10/10
Beautiful and pensive film about life and death.
11 February 2005
Warning: Spoilers
Perhaps I was in a different state of mind when I first saw this movie, but after revisiting it on DVD, it didn't make any more sense than it first did when I saw it, but I came out feeling so much more satisfied than most of the films I saw this year. It works best as a DVD movie for me I guess, especially on lonely nights where thoughts overrun and sleep is scarce, the calming glow of the movie is especially comforting and soothing.

The music and photography felt like a balm to me, but that is not all that made me re-love this film. The music sounds to me like waves on the ears, making me think, for lack of a better analogy, of a person in a placid swimming pool, where all is calm. Yet when you submerge yourself underwater and when you come back up again, the experience is so different you seem to have emerged into a different world. Where underwater the outside world is entirely muffled out, only traces of what you can usually hear seep into our ears, the peaceful allure is enticing, but you cannot stay there for long unless you lose your breath forever. When you come up for air, which is a necessity, life's banal and blaring sounds attack your ears again and you're forced into it, forced to hear it, forced to participate in it. The incessant beeping of an alarm, the buzzing of a doorbell. Never can we find peace in our world, unless we submerge ourselves in death, and the line between life and death is so abstract, that being in a swimming pool we experience both the peace and the banal, sometimes a split second out of the other.

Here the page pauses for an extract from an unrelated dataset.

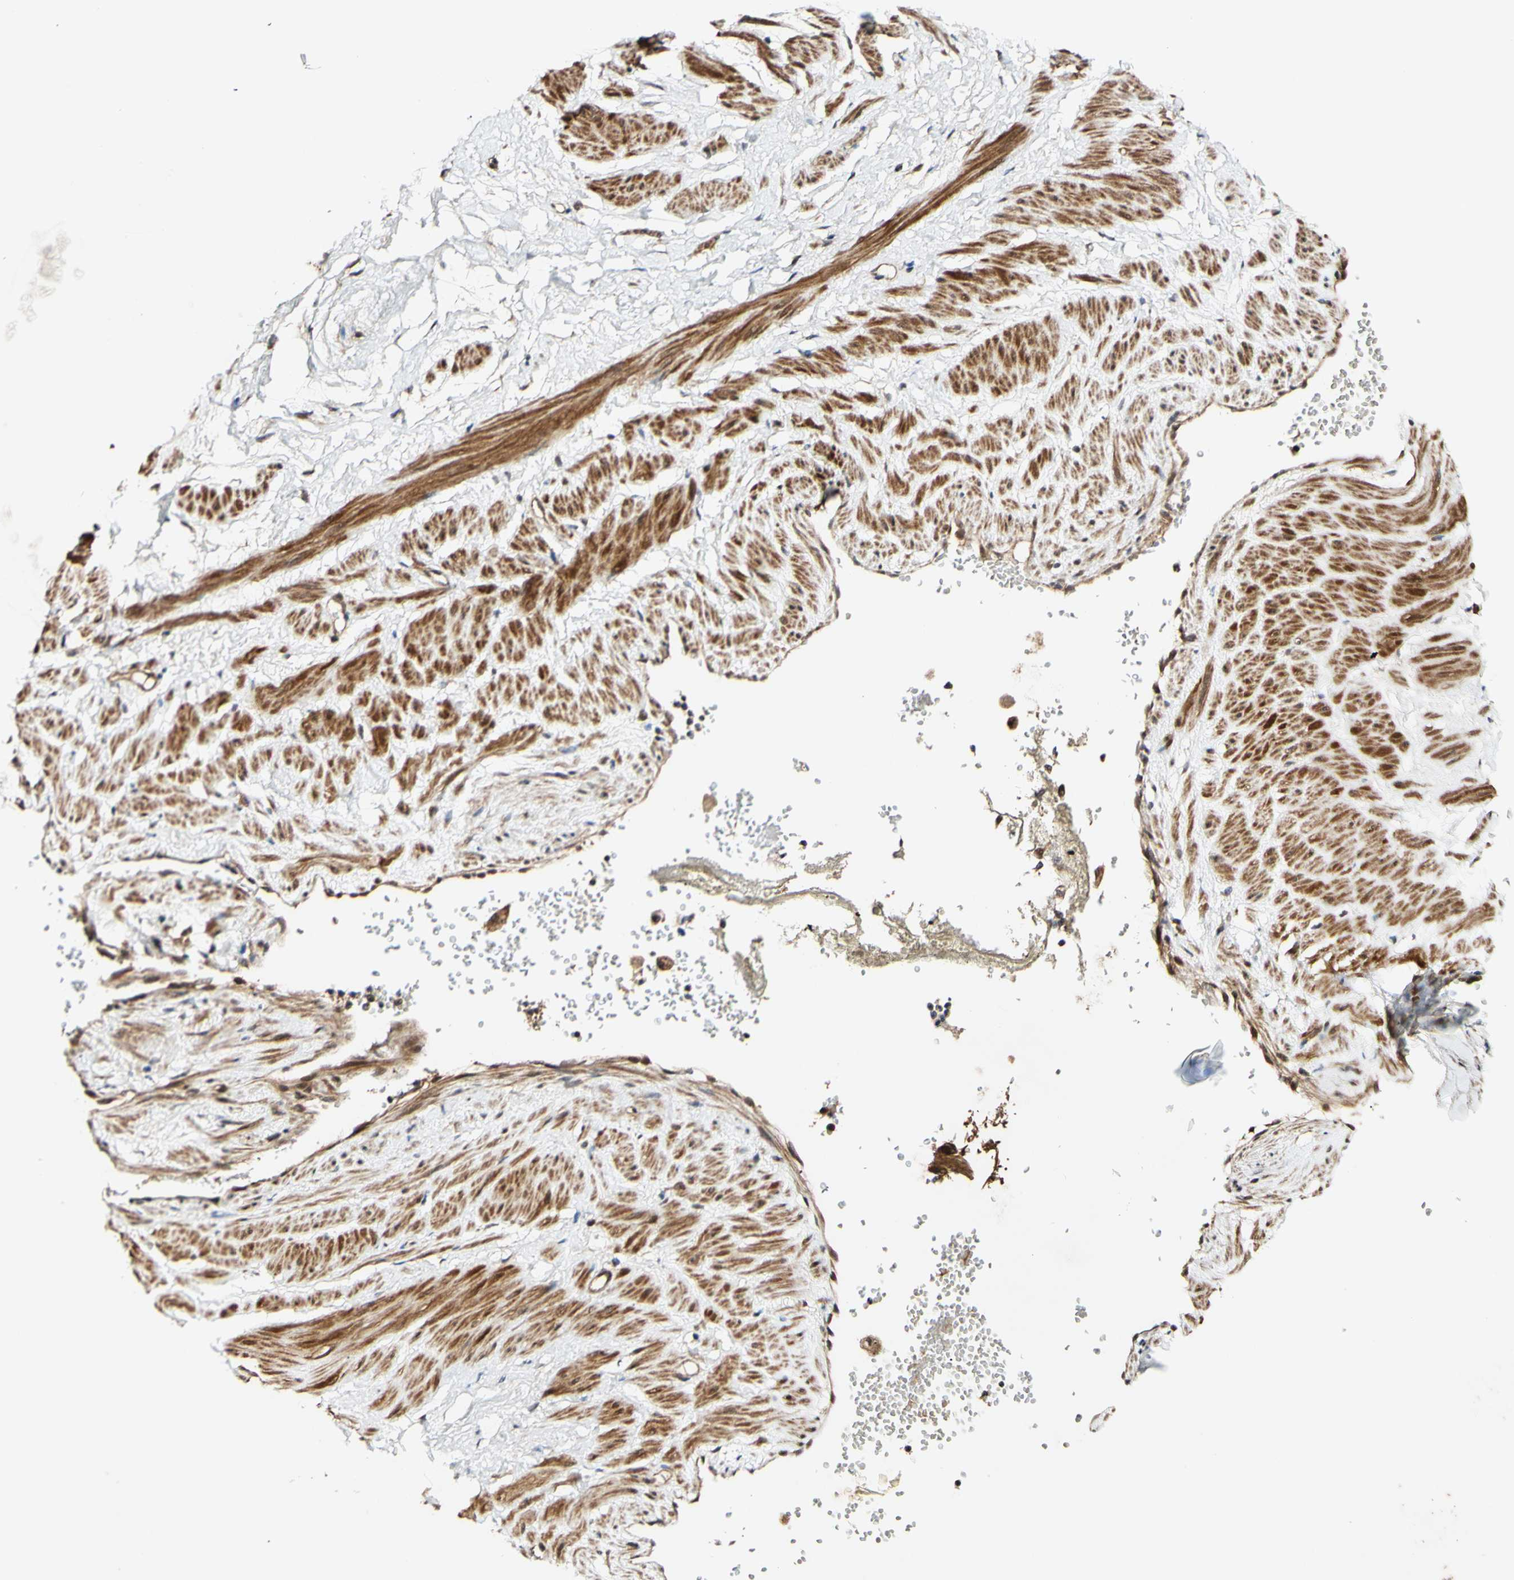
{"staining": {"intensity": "weak", "quantity": "25%-75%", "location": "cytoplasmic/membranous"}, "tissue": "adipose tissue", "cell_type": "Adipocytes", "image_type": "normal", "snomed": [{"axis": "morphology", "description": "Normal tissue, NOS"}, {"axis": "topography", "description": "Soft tissue"}, {"axis": "topography", "description": "Vascular tissue"}], "caption": "The histopathology image exhibits staining of benign adipose tissue, revealing weak cytoplasmic/membranous protein positivity (brown color) within adipocytes.", "gene": "CSNK1E", "patient": {"sex": "female", "age": 35}}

At the same time, death and life are not extreme ends of each other. Rather, life encompasses death in its entirety, and vice versa. The dead person becomes a part of us, in the same way as we become part of the dead person when the person dies. Life and death aren't seen as two separate beings as much as they are one and interchangeable. As the characters in the film teeter in the brink of existence they experience both life and death at the same time, with Nid and Noi fusing into each other unpredictably and Kenji living out his suicidal fantasies in his head yet not being able to die at the same time, is he dead in his mind already, and if so, is he dead? I can't help but sigh at the beauty in which these two (or three?) characters encounter each other. They meet each other at the brink of their lives, just as they are going to lose it, and their lives coalesce and separate and intertwine with each other again, in the hands of fate, they are never one and alone, and yet they are separate identities merged into one.

Both characters yearn for resolution, for a place to take them out of the uncertain limbo they are in. Kenji longs for the resolve (or so he thinks in the beginning) of death and is probably why he arrived in Thailand from Japan. Noi wants to go to Japan to escape having to face the death of her sister and her uneasy existence after that. Yet in the film, there is no resolution or ultimate. Life and death are presented as equally fragile; as simply as life can be destroyed like how Nid died out of a complete freak accident, death can also be discarded away like how Kenji never manages to die. As such they are forced into an existence that has no resolution or comfort, in which the only comfort they can find is with each other. Noi ultimately is left alone in the airport waiting room, and Kenji is left in the police station, and as such, Kenji can only resolve this whole tale in his mind, in a fantasy in which he rejoins Noi in Japan. It is a sweet and heartwarming fantasy, but yet some might argue that it still remains a fantasy and that in reality, the ending is ultimately depressing.

This brings into question the importance of reality in this whole equation. To think of this film logically or mathematically will probably drive anyone nuts, for it is a film that defies any logic or truth. What is truth if life and death aren't at opposites? In the same way, how does reality get the upper hand over fantasy when in fantasy, Kenji has already died twice, and has a happy ending in the end? In any case, does all these even matter when one is in between the line that separates the cool placid waters and the outside world? In the same right, I love that the movie doesn't attempt to explain anything. In any case, what reason do you need to die? If a person can die as suddenly and inexplicably as when shot by his best friend, why can't you take your own life? What reason does anyone need to meet, or in any case, fall in love, then get separated again? What reason do you need to make an abstract, surreal, yet half-completed film? The room in which it allows the audience to complete the film makes it attractive for its unfinished quality. It does not provide anything to be fully satisfying, it does not even provide controversy for one to think about.

Watching this film again, to me, is like plunging into the state of mind of the film again. The consciousness akin to being in a swimming pool, amidst the calm we have two extremes fused into each other, working off each other, and most importantly we can never go into any of the two completely, just teetering on the edge of both ends hoping for fate to deliver someone that comes from the same position for our lives to coalesce.